Malaysian PM 'paranoid'

Anwar Ibrahim says the allegations against him are baseless

Malaysia's sacked finance minister, Anwar Ibrahim, has stepped up his attacks on the prime minister, Mahathir Mohamed, accusing him of paranoia and resisting urgently-needed political reform.


Anwar Ibrahim: "I have been asked to resign or chose to be expelled"
Mr Anwar, who was also deputy prime minister, told the BBC that Malaysia's veteran leader was constantly fearful that capable individuals around him were plotting his overthrow.

And he again rejected as frivolous the accusations of sexual impropriety which the prime minister has cited as justification for his sacking.

Mr Anwar's comments came shortly after his expulsion by the ruling party, the United Malays National Organisation (Umno).

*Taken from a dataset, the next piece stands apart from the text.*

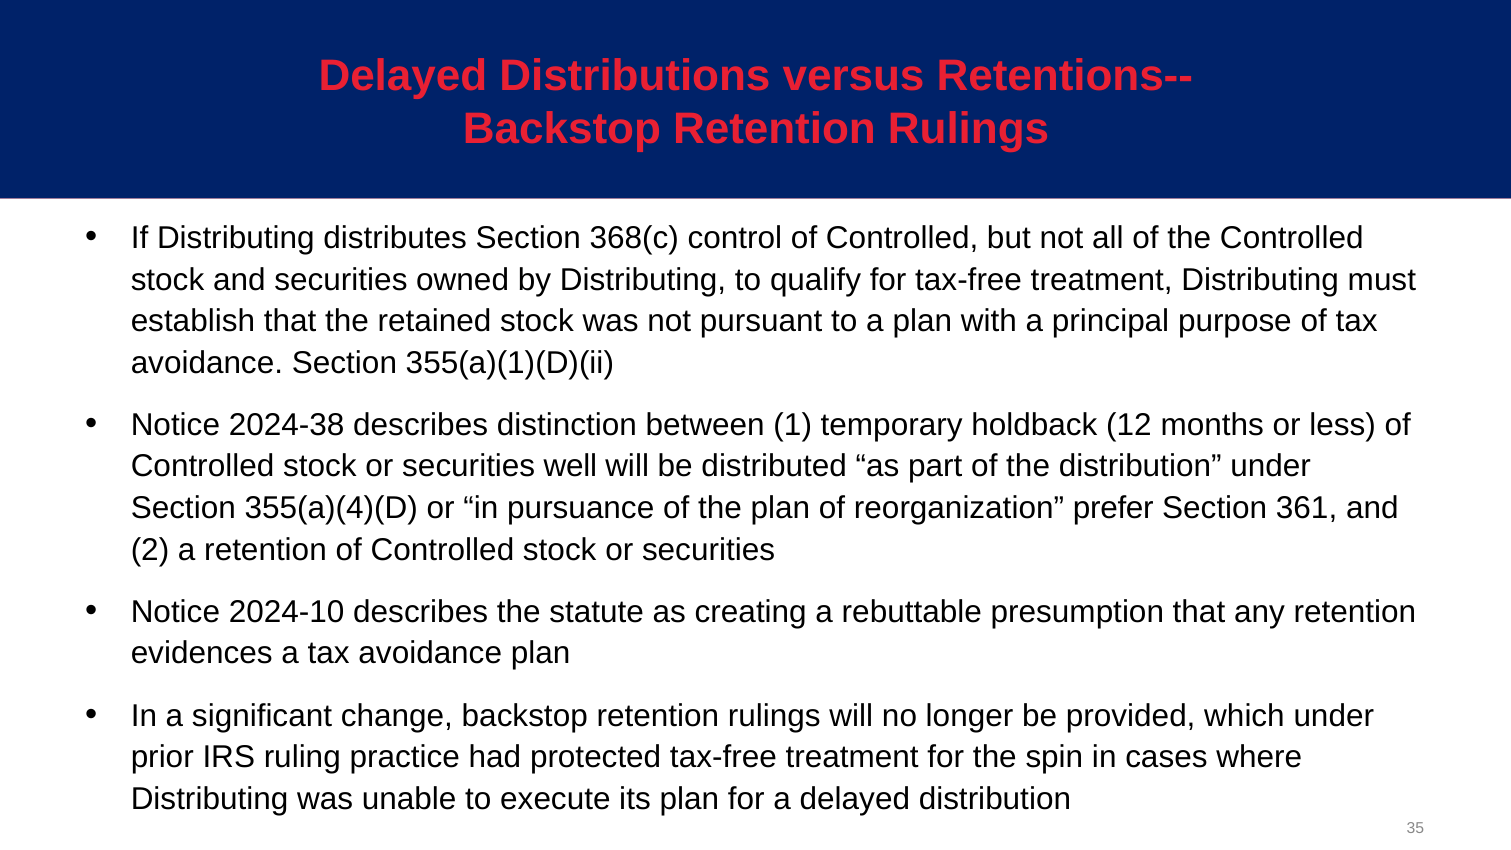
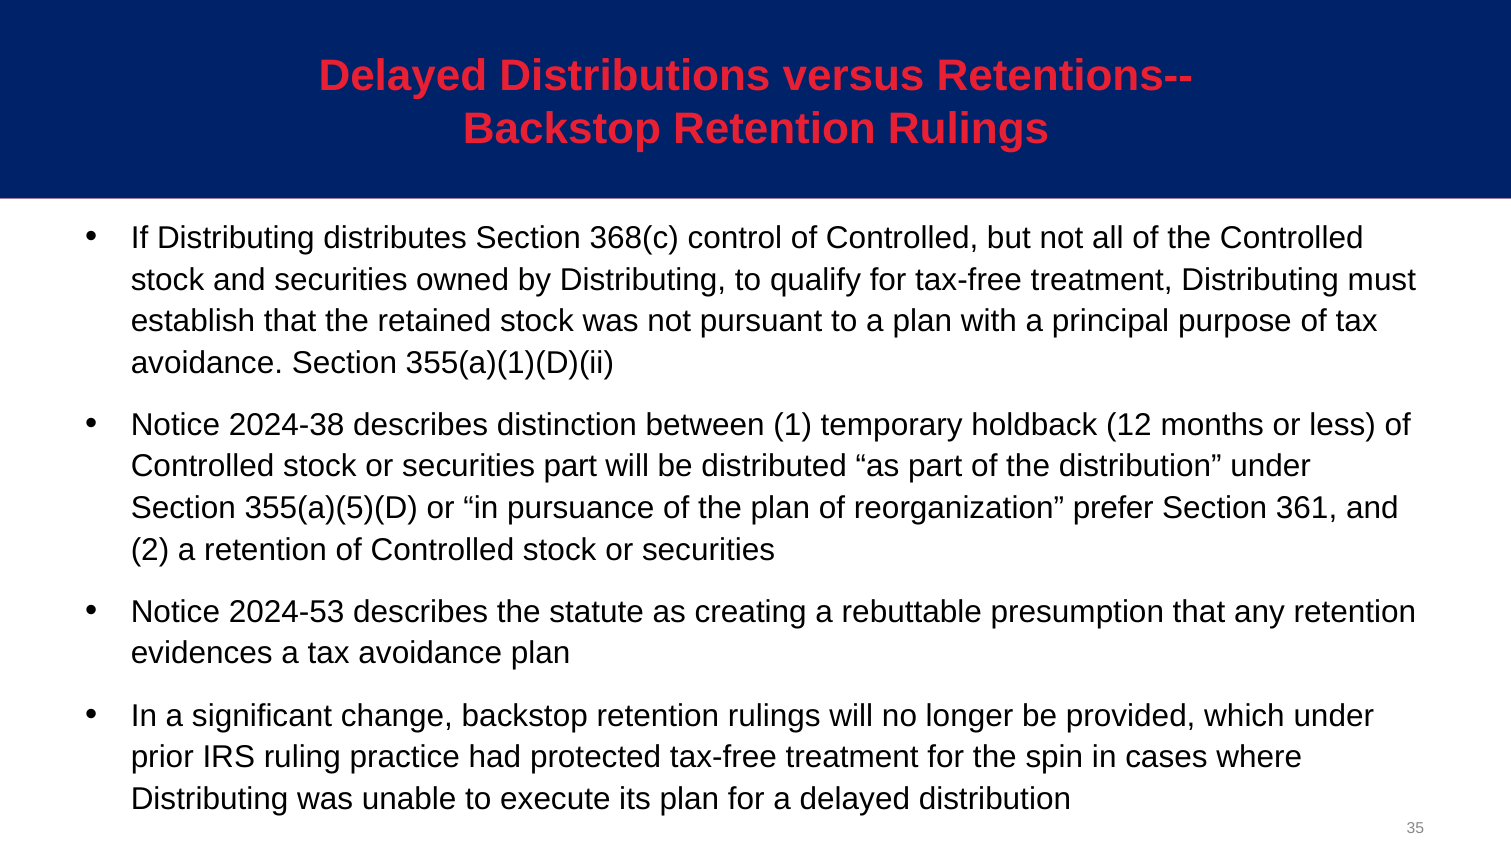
securities well: well -> part
355(a)(4)(D: 355(a)(4)(D -> 355(a)(5)(D
2024-10: 2024-10 -> 2024-53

Local newspapers on Friday published police affidavits citing among others a man who claimed he had been sodomised by the former deputy prime minister 15 times and a businessman who said Mr Anwar had tried to seduce his wife.

Arrest may be imminent

Suggestions that Mr Anwar could be prosecuted under the Internal Security Act have been strengthened by an allegation in the same report that Mr Anwar had contacts with subversive elements outside the country in a manner which threatened national security.


Anwar: "Where's the evidence ?"
Mr Anwar said he expected to be arrested and to face criminal charges.

"Of course I will be arrested, it's just a matter of time," he told Associated Press.

He vowed to fight to clear his name and press forward the cause of political reform in Malaysia.

He said people were fed up with the amount of corruption and cronyism in the country and suggested that his efforts to warn Dr Mahathir of the growing clamour for change were the real reason for his dismissal.

Mr Anwar and the Malaysian prime minister have had a long-standing dispute over economic policy.

His sacking came the day after Malaysia announced plans to impose controls on foreign exchange transactions in an attempt to save the currency from further devaluation.

Mahathir 'saddened' by events

Malaysia's currency, the ringgit, and the markets have plummeted since the Asian economic crisis broke out in July 1997.

Dr Mahathir has said he will serve as acting finance minister for now and wait until next year's Umno party elections before appointing a new deputy.

In his first public comments on the sacking, he said he was "saddened" by events.

"I wish it hadn't happened, not at this point," he said. "But these things have gone out of my control."